(Saved data entries)
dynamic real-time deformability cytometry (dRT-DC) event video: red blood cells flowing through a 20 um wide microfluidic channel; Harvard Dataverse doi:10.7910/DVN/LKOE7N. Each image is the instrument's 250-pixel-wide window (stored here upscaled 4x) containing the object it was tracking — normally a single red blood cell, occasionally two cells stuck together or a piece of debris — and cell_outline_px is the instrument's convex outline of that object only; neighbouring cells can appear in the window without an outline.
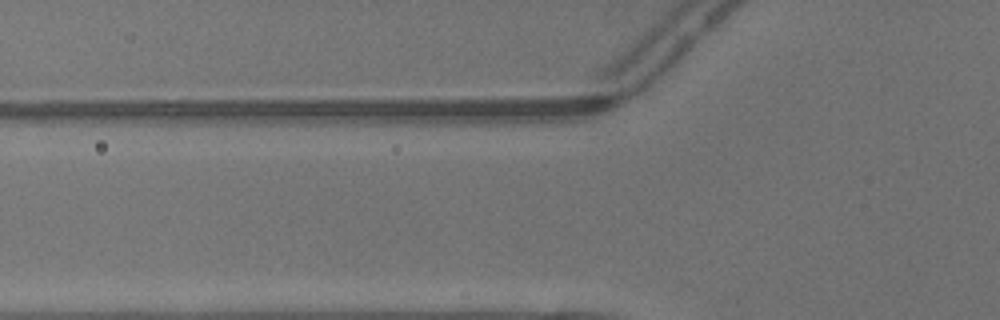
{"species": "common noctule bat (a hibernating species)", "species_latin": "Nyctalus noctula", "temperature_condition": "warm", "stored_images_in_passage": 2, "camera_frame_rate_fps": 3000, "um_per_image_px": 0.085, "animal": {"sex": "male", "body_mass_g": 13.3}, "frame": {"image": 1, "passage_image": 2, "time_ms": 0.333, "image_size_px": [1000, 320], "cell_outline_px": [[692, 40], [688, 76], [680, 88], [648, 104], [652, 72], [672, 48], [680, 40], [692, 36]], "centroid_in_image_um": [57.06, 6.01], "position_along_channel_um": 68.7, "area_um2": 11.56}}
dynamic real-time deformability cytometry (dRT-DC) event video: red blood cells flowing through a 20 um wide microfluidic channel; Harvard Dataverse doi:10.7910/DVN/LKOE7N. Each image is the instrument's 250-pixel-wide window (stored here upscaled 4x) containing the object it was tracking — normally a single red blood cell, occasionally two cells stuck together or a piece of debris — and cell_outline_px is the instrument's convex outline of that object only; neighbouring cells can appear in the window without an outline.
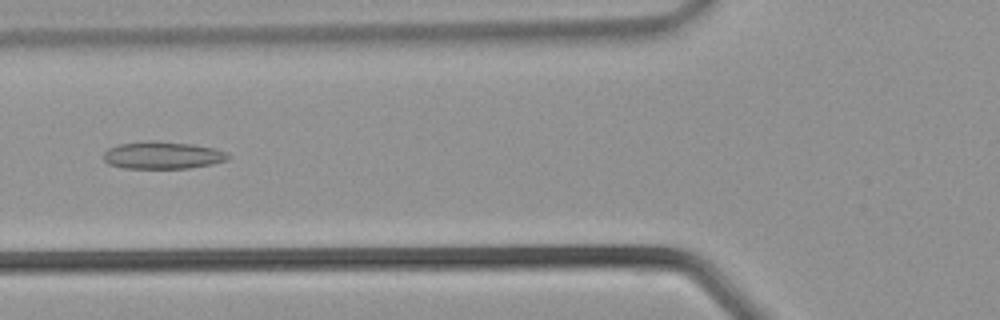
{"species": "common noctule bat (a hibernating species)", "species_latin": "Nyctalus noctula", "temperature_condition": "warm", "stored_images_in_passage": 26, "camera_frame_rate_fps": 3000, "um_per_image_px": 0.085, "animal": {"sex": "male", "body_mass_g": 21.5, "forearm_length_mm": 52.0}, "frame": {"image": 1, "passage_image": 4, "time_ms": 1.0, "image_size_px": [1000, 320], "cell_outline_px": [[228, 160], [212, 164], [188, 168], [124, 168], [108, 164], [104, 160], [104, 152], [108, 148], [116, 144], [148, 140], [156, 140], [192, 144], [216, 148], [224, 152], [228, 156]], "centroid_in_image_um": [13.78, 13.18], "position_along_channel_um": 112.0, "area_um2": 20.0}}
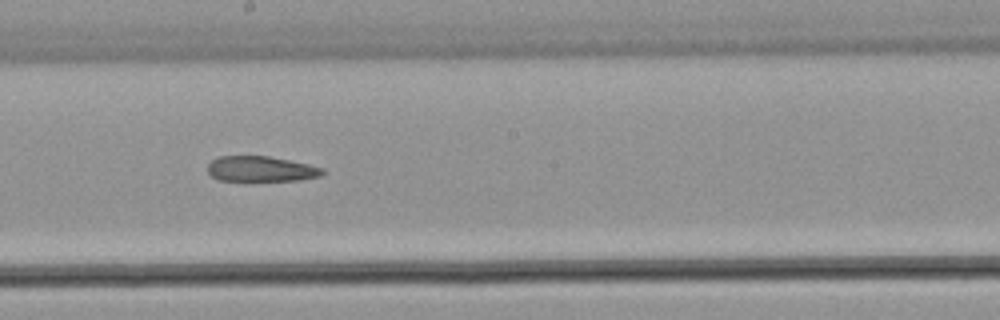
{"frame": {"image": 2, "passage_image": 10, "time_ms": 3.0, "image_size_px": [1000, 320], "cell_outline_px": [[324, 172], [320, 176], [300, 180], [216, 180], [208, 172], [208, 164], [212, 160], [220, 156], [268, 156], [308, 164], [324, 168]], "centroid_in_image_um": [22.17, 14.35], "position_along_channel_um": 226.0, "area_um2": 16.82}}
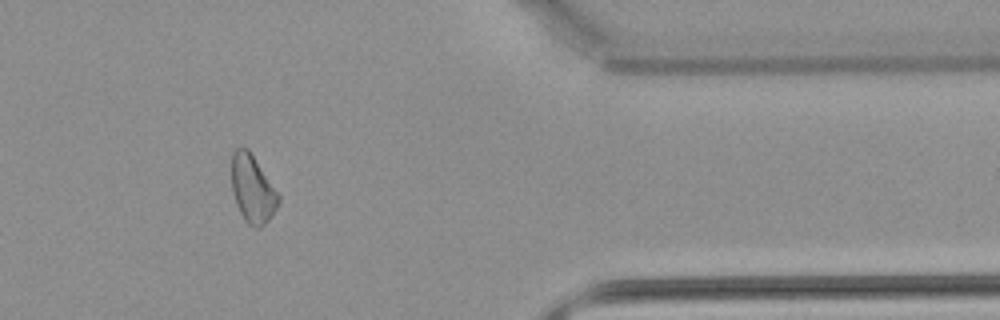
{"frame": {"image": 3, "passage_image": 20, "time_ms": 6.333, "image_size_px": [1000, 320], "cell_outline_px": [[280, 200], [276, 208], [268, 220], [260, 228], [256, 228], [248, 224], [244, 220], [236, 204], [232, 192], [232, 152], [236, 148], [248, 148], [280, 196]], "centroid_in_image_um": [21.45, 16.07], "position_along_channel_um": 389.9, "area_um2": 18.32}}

● What you should do
Transcribe the whole listing exactly. Pictures stay out of your copy.

● Result for this exercise
dynamic real-time deformability cytometry (dRT-DC) event video: red blood cells flowing through a 20 um wide microfluidic channel; Harvard Dataverse doi:10.7910/DVN/LKOE7N. Each image is the instrument's 250-pixel-wide window (stored here upscaled 4x) containing the object it was tracking — normally a single red blood cell, occasionally two cells stuck together or a piece of debris — and cell_outline_px is the instrument's convex outline of that object only; neighbouring cells can appear in the window without an outline.
{"species": "common noctule bat (a hibernating species)", "species_latin": "Nyctalus noctula", "temperature_condition": "warm", "stored_images_in_passage": 2, "camera_frame_rate_fps": 3000, "um_per_image_px": 0.085, "animal": {"sex": "male", "body_mass_g": 13.3}, "frame": {"image": 1, "passage_image": 2, "time_ms": 0.333, "image_size_px": [1000, 320], "cell_outline_px": [[692, 40], [688, 76], [680, 88], [648, 104], [652, 72], [672, 48], [680, 40], [692, 36]], "centroid_in_image_um": [57.06, 6.01], "position_along_channel_um": 68.7, "area_um2": 11.56}}
dynamic real-time deformability cytometry (dRT-DC) event video: red blood cells flowing through a 20 um wide microfluidic channel; Harvard Dataverse doi:10.7910/DVN/LKOE7N. Each image is the instrument's 250-pixel-wide window (stored here upscaled 4x) containing the object it was tracking — normally a single red blood cell, occasionally two cells stuck together or a piece of debris — and cell_outline_px is the instrument's convex outline of that object only; neighbouring cells can appear in the window without an outline.
{"species": "common noctule bat (a hibernating species)", "species_latin": "Nyctalus noctula", "temperature_condition": "warm", "stored_images_in_passage": 26, "camera_frame_rate_fps": 3000, "um_per_image_px": 0.085, "animal": {"sex": "male", "body_mass_g": 21.5, "forearm_length_mm": 52.0}, "frame": {"image": 1, "passage_image": 4, "time_ms": 1.0, "image_size_px": [1000, 320], "cell_outline_px": [[228, 160], [212, 164], [188, 168], [124, 168], [108, 164], [104, 160], [104, 152], [108, 148], [116, 144], [148, 140], [156, 140], [192, 144], [216, 148], [224, 152], [228, 156]], "centroid_in_image_um": [13.78, 13.18], "position_along_channel_um": 112.0, "area_um2": 20.0}}
{"frame": {"image": 2, "passage_image": 10, "time_ms": 3.0, "image_size_px": [1000, 320], "cell_outline_px": [[324, 172], [320, 176], [300, 180], [216, 180], [208, 172], [208, 164], [212, 160], [220, 156], [268, 156], [308, 164], [324, 168]], "centroid_in_image_um": [22.17, 14.35], "position_along_channel_um": 226.0, "area_um2": 16.82}}
{"frame": {"image": 3, "passage_image": 20, "time_ms": 6.333, "image_size_px": [1000, 320], "cell_outline_px": [[280, 200], [276, 208], [268, 220], [260, 228], [256, 228], [248, 224], [244, 220], [236, 204], [232, 192], [232, 152], [236, 148], [248, 148], [280, 196]], "centroid_in_image_um": [21.45, 16.07], "position_along_channel_um": 389.9, "area_um2": 18.32}}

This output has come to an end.